*** PROVIDED ENTRIES ***

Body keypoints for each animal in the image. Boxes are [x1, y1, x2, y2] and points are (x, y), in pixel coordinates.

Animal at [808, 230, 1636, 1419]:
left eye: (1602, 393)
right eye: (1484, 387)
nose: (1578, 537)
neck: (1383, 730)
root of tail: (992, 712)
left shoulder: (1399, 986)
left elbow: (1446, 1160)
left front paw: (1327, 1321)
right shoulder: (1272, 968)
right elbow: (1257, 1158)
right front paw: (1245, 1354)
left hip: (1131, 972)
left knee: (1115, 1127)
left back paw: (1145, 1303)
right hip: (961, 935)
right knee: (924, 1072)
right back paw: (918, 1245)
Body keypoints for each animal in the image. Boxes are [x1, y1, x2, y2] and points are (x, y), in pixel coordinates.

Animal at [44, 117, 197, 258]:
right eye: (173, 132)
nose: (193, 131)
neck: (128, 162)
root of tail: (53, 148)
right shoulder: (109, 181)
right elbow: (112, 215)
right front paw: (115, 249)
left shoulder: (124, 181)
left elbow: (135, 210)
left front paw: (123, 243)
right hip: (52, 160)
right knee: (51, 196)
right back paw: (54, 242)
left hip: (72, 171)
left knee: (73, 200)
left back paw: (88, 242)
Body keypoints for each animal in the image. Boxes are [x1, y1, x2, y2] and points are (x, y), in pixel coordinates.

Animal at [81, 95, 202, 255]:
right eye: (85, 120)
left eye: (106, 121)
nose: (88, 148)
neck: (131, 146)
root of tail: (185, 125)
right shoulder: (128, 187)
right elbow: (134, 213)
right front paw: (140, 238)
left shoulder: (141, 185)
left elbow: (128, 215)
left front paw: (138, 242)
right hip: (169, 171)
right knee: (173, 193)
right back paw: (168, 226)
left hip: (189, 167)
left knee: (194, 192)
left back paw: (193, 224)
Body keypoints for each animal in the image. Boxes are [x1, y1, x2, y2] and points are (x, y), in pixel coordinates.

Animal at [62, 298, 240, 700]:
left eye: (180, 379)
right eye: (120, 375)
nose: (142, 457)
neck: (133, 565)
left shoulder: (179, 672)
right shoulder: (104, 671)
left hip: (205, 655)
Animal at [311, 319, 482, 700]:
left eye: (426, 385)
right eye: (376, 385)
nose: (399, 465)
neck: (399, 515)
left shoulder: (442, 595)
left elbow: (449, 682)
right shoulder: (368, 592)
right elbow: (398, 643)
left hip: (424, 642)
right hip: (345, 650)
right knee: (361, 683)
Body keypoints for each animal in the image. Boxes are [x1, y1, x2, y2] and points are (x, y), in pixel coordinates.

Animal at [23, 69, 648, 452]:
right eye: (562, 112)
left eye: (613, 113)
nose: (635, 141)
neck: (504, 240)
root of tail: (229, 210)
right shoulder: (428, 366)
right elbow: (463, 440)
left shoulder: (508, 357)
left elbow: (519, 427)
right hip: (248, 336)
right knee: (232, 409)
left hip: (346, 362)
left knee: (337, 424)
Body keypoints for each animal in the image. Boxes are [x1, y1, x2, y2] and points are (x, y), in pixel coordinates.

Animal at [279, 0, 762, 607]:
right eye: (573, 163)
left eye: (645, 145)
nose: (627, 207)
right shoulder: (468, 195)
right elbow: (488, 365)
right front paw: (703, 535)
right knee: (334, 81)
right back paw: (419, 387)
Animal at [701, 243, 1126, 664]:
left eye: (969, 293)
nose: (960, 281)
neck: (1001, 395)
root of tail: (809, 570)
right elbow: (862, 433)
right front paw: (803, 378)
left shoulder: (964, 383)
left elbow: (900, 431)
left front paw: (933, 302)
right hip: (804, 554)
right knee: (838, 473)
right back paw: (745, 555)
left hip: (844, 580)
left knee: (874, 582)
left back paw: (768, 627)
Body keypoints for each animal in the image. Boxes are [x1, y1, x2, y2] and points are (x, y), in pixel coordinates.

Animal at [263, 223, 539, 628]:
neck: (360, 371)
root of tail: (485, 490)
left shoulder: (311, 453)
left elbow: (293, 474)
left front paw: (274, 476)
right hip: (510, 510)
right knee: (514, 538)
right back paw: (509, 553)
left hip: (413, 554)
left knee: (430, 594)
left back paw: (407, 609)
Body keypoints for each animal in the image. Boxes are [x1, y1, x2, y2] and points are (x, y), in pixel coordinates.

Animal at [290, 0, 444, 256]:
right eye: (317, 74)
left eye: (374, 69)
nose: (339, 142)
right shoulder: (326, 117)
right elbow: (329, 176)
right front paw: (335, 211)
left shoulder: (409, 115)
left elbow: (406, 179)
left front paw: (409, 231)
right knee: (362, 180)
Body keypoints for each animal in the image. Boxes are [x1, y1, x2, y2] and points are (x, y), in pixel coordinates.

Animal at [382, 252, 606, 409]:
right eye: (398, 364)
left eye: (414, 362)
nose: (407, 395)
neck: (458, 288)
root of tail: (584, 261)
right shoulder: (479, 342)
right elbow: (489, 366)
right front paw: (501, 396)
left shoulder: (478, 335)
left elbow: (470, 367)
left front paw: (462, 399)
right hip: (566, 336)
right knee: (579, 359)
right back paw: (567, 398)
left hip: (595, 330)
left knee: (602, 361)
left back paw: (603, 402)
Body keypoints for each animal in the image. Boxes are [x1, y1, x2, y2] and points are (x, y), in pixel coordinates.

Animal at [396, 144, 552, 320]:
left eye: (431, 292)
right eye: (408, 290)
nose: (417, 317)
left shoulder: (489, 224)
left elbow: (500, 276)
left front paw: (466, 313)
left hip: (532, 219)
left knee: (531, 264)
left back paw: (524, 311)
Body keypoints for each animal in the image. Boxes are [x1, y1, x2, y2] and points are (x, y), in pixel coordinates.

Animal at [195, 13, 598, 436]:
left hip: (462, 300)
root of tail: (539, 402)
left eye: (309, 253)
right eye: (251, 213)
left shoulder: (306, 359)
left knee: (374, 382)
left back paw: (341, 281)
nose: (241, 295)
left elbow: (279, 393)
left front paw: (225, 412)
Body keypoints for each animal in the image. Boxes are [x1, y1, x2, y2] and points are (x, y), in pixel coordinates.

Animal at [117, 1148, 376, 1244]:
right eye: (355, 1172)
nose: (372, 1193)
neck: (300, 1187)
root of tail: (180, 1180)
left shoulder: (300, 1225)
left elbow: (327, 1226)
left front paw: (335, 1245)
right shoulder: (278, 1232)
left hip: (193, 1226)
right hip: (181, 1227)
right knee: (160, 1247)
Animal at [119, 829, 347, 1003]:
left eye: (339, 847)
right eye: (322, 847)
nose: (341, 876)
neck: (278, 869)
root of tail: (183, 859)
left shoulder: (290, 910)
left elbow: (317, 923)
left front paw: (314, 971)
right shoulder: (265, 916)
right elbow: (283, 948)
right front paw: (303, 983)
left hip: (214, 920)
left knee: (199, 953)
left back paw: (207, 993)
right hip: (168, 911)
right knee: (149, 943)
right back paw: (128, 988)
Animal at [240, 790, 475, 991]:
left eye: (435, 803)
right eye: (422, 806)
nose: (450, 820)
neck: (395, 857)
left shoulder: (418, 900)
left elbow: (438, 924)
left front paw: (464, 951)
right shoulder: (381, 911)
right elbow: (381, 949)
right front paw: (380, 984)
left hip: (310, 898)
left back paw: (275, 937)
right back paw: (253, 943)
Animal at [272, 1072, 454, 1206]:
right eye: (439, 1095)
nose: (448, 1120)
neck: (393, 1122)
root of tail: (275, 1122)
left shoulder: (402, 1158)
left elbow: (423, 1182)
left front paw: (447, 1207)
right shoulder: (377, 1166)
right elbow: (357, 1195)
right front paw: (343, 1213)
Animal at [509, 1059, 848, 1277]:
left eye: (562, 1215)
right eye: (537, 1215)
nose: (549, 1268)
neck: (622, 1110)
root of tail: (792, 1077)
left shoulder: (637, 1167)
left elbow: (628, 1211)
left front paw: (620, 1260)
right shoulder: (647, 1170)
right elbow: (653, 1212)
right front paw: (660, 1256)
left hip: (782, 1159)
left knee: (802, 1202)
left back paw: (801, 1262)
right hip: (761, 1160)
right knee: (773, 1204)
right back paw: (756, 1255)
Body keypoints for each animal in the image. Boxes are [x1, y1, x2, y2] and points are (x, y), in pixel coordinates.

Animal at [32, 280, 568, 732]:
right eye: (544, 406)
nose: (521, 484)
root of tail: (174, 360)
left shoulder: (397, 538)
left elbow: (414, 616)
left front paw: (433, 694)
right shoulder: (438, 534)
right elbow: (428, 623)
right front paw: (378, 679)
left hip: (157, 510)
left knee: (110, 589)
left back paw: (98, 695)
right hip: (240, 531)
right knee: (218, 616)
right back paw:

*** End of PROVIDED ENTRIES ***

**DIRECTIONS**.
Send back an exact copy of only the lines from the line with "neck: (131, 146)" up to and including the line with "neck: (360, 371)" in the data above.

**YOUR SOLUTION**.
neck: (131, 146)
root of tail: (185, 125)
right shoulder: (128, 187)
right elbow: (134, 213)
right front paw: (140, 238)
left shoulder: (141, 185)
left elbow: (128, 215)
left front paw: (138, 242)
right hip: (169, 171)
right knee: (173, 193)
right back paw: (168, 226)
left hip: (189, 167)
left knee: (194, 192)
left back paw: (193, 224)
Body keypoints for each animal in the image. Boxes are [x1, y1, x2, y2] and points are (x, y), in pixel coordinates.

Animal at [62, 298, 240, 700]:
left eye: (180, 379)
right eye: (120, 375)
nose: (142, 457)
neck: (133, 565)
left shoulder: (179, 672)
right shoulder: (104, 671)
left hip: (205, 655)
Animal at [311, 319, 482, 700]:
left eye: (426, 385)
right eye: (376, 385)
nose: (399, 465)
neck: (399, 515)
left shoulder: (442, 595)
left elbow: (449, 682)
right shoulder: (368, 592)
right elbow: (398, 643)
left hip: (424, 642)
right hip: (345, 650)
right knee: (361, 683)
Body keypoints for each animal in the image. Boxes are [x1, y1, x2, y2] and points are (x, y), in pixel coordinates.

Animal at [23, 69, 648, 452]:
right eye: (562, 112)
left eye: (613, 113)
nose: (635, 141)
neck: (504, 240)
root of tail: (229, 210)
right shoulder: (428, 366)
right elbow: (463, 440)
left shoulder: (508, 357)
left elbow: (519, 427)
right hip: (248, 336)
right knee: (232, 409)
left hip: (346, 362)
left knee: (337, 424)
Body keypoints for each animal in the image. Boxes are [x1, y1, x2, y2] and points are (x, y), in pixel coordinates.

Animal at [279, 0, 762, 607]:
right eye: (573, 163)
left eye: (645, 145)
nose: (627, 207)
right shoulder: (468, 195)
right elbow: (488, 365)
right front paw: (703, 535)
right knee: (334, 81)
right back paw: (419, 387)
Animal at [701, 243, 1126, 664]:
left eye: (969, 293)
nose: (960, 281)
neck: (1001, 395)
root of tail: (809, 570)
right elbow: (862, 433)
right front paw: (803, 378)
left shoulder: (964, 383)
left elbow: (900, 431)
left front paw: (933, 302)
right hip: (804, 554)
right knee: (838, 473)
right back paw: (745, 555)
left hip: (844, 580)
left knee: (874, 582)
left back paw: (768, 627)
Body keypoints for each animal in the image. Boxes are [x1, y1, x2, y2] and points are (x, y), in pixel coordinates.

Animal at [263, 223, 539, 628]:
neck: (360, 371)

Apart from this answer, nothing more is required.